Vipul, you are the only PE fund manager sitting among us. Tell us your experience?
Roongta: I think all the HFCs are looking at the demand side, where they are essentially looking at funding the consumer. The fund, we are looking at, and in general in HDFC, our effort has been that it is never about only funding the demand side. A good housing finance organization needs to also have an equally good say on the supply side. When I say supply side, it means solving the financing requirement of the financer, of the supplier, that is the developer. This in my opinion, probably 50% of the battle is won if we just look at the consumer side of things because on macro terms it is a great play given the consumer demographics, requirement gap.
Srinivas, what is your experience of the challenges?

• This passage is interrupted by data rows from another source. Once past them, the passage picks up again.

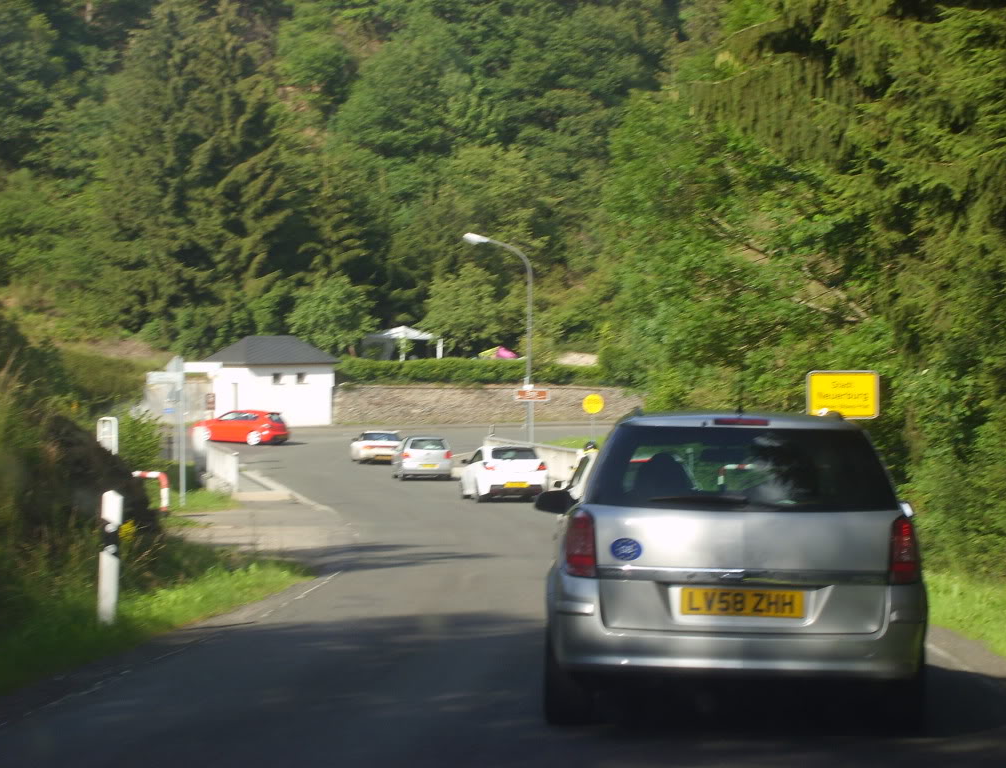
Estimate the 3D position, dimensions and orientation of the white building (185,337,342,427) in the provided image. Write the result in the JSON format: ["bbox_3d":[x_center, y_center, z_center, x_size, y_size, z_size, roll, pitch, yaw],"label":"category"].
[{"bbox_3d":[-12.690,-0.130,132.000,3.800,5.100,7.400,0,0,40],"label":"white building"}]

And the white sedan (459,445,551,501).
[{"bbox_3d":[0.000,2.340,64.000,1.810,1.440,4.250,0,0,-10],"label":"white sedan"}]

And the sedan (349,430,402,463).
[{"bbox_3d":[-4.860,2.350,92.300,1.810,1.330,4.400,0,0,-9],"label":"sedan"}]

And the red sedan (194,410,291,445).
[{"bbox_3d":[-11.840,1.990,107.800,4.330,1.460,1.800,0,0,25],"label":"red sedan"}]

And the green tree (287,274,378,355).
[{"bbox_3d":[-9.962,-3.418,140.000,5.200,5.800,5.200,0,0,0],"label":"green tree"}]

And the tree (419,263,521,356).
[{"bbox_3d":[-1.885,-3.742,139.000,5.900,6.500,5.900,0,0,0],"label":"tree"}]

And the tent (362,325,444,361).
[{"bbox_3d":[-5.731,-2.016,138.000,3.100,2.700,3.100,-1,0,-45],"label":"tent"}]

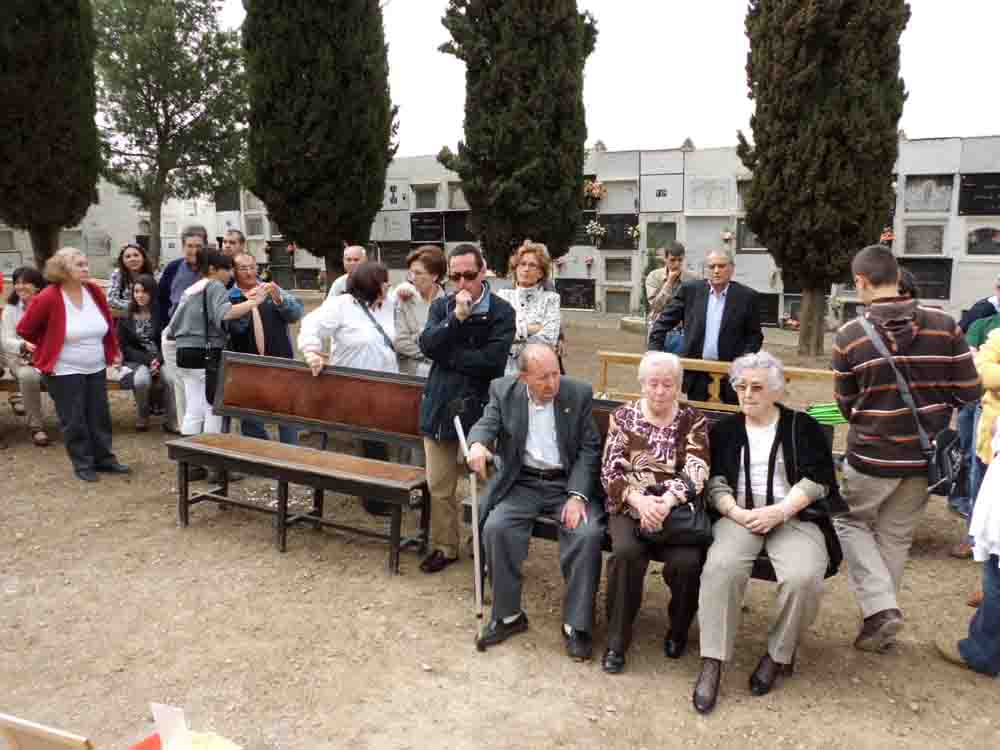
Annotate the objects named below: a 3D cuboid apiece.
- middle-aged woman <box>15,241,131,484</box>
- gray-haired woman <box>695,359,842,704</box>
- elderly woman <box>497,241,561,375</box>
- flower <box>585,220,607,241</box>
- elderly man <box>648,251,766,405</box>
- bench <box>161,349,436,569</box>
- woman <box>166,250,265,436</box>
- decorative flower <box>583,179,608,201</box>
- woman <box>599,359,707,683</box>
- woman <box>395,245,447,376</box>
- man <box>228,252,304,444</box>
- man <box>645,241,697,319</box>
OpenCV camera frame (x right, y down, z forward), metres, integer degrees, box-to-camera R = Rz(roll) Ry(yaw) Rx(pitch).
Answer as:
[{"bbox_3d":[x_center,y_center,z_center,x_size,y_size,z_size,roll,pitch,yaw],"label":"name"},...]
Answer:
[{"bbox_3d":[-3.003,-0.043,5.357,0.440,1.600,0.600,8,16,37],"label":"middle-aged woman"},{"bbox_3d":[1.060,0.547,3.030,0.570,1.250,0.780,4,14,23],"label":"gray-haired woman"},{"bbox_3d":[0.164,0.025,4.600,0.480,1.660,0.380,1,10,8],"label":"elderly woman"},{"bbox_3d":[1.716,-2.597,13.500,0.380,0.370,0.280,3,13,18],"label":"flower"},{"bbox_3d":[1.362,0.012,5.000,0.720,1.660,0.420,4,11,22],"label":"elderly man"},{"bbox_3d":[-1.126,0.470,4.325,1.670,0.950,0.450,5,14,27],"label":"bench"},{"bbox_3d":[-1.939,-0.036,5.150,0.600,1.600,0.520,-8,12,-37],"label":"woman"},{"bbox_3d":[1.844,-3.562,14.500,0.480,0.430,0.340,5,11,29],"label":"decorative flower"},{"bbox_3d":[0.670,0.529,3.179,0.500,1.240,0.720,3,13,18],"label":"woman"},{"bbox_3d":[-0.448,0.035,4.600,0.420,1.620,0.480,-8,12,-37],"label":"woman"},{"bbox_3d":[-1.629,-0.048,5.400,0.520,1.630,0.480,-2,10,-10],"label":"man"},{"bbox_3d":[1.313,-0.170,5.800,0.500,1.680,0.380,0,10,5],"label":"man"}]

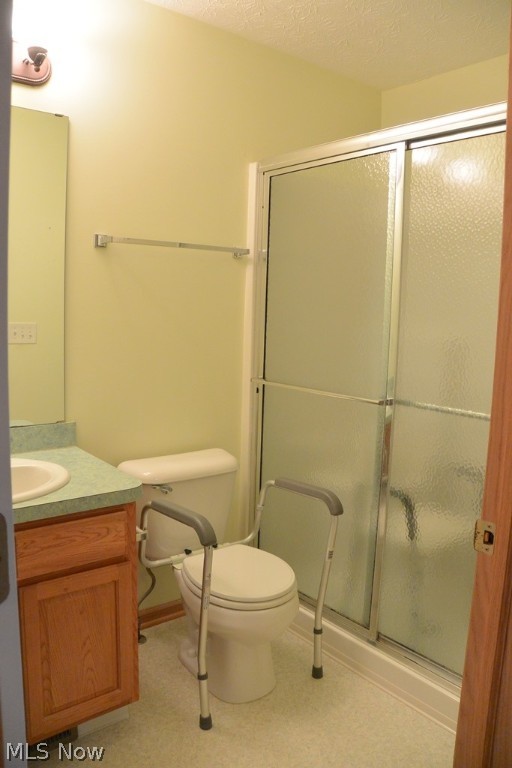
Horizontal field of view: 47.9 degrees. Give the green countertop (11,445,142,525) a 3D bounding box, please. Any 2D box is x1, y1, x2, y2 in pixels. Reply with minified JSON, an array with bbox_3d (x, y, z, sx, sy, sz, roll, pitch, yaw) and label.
[{"bbox_3d":[-0.784,0.301,1.638,0.780,0.039,0.552,-4,10,-38],"label":"green countertop"}]

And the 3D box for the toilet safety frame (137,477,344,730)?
[{"bbox_3d":[-0.067,0.704,2.021,0.540,0.714,0.470,-4,10,-38],"label":"toilet safety frame"}]

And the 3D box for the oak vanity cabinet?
[{"bbox_3d":[-0.805,0.691,1.717,0.742,0.767,0.535,-4,10,-38],"label":"oak vanity cabinet"}]

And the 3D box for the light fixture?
[{"bbox_3d":[-0.867,-1.014,1.667,0.590,0.145,0.120,-4,10,-38],"label":"light fixture"}]

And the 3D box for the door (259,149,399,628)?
[{"bbox_3d":[0.231,0.025,2.273,0.032,1.750,0.735,-4,10,-38],"label":"door"}]

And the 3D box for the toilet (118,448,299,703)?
[{"bbox_3d":[-0.153,0.679,2.125,0.500,0.730,0.675,-4,10,-38],"label":"toilet"}]

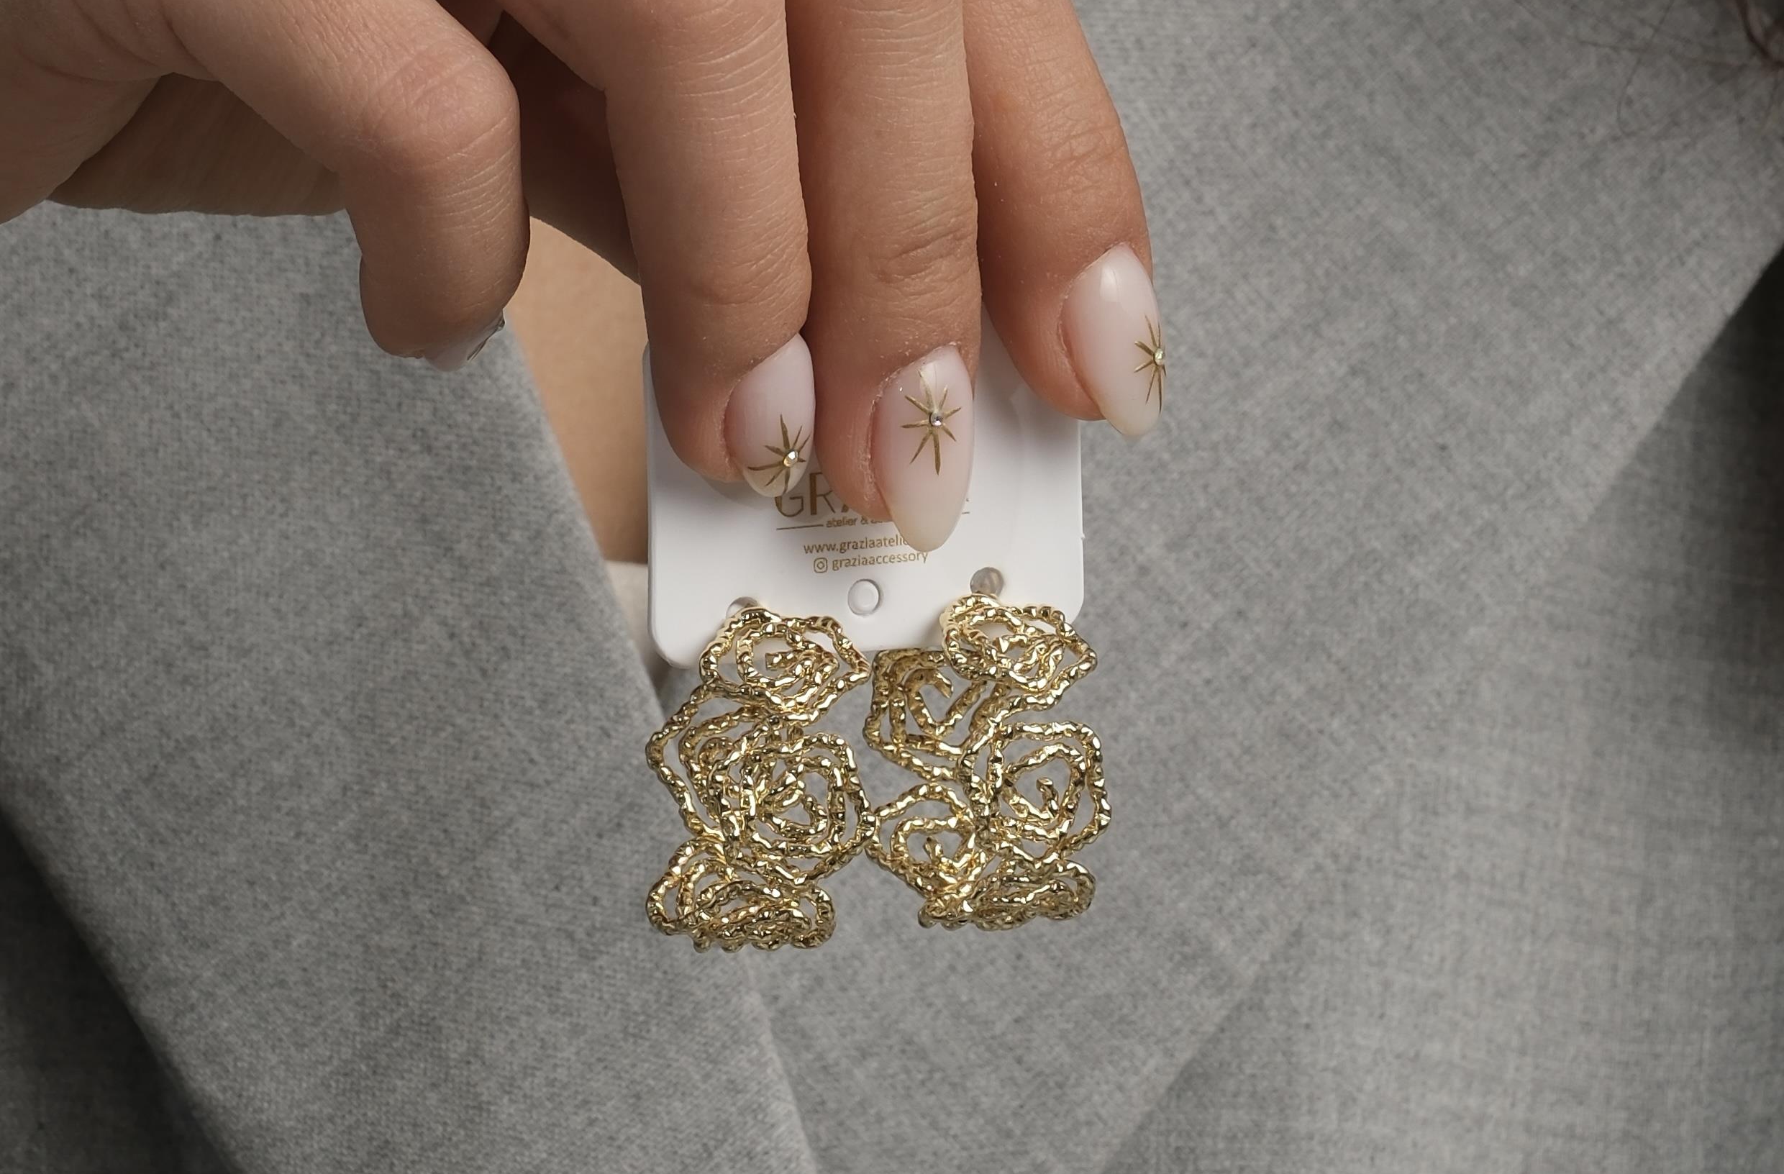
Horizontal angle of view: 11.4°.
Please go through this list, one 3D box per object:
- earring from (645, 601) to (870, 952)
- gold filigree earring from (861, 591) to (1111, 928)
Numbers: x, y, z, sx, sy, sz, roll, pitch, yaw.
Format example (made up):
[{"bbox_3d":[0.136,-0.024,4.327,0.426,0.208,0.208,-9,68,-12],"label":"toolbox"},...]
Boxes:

Srinivas: Affordable housing segment is one, which is growing and the best is yet to come and let me also tell you that almost all HFCs across the whole spectrum, we are doing lot of affordable housing financing. I think this is the only industry where the regulator gives long-term funding. In our case, we get almost one third of our funding from National Housing Bank (NHB).
The challenge I would like to state here is more on the recovery side because the legal implementation of the laws that support our recovery process, we have different in states. Law is not followed in letter and spirit.
The MD of NHB also mentioned that they are talking to the state governments on stamp duty that is one of the biggest challenges. I am talking about two aspects, one is the different stamp duties in states, and the other is the differential treatment for affordable housing project.
Most of the legal things come under the state governments. I think the central government has made all the changes that needed to be done, made its intent very clear, they have also done what was needed, on the implementation side, it is the state government and there are examples how different states have made the best of it but there are also states which have not been able to make good use of it.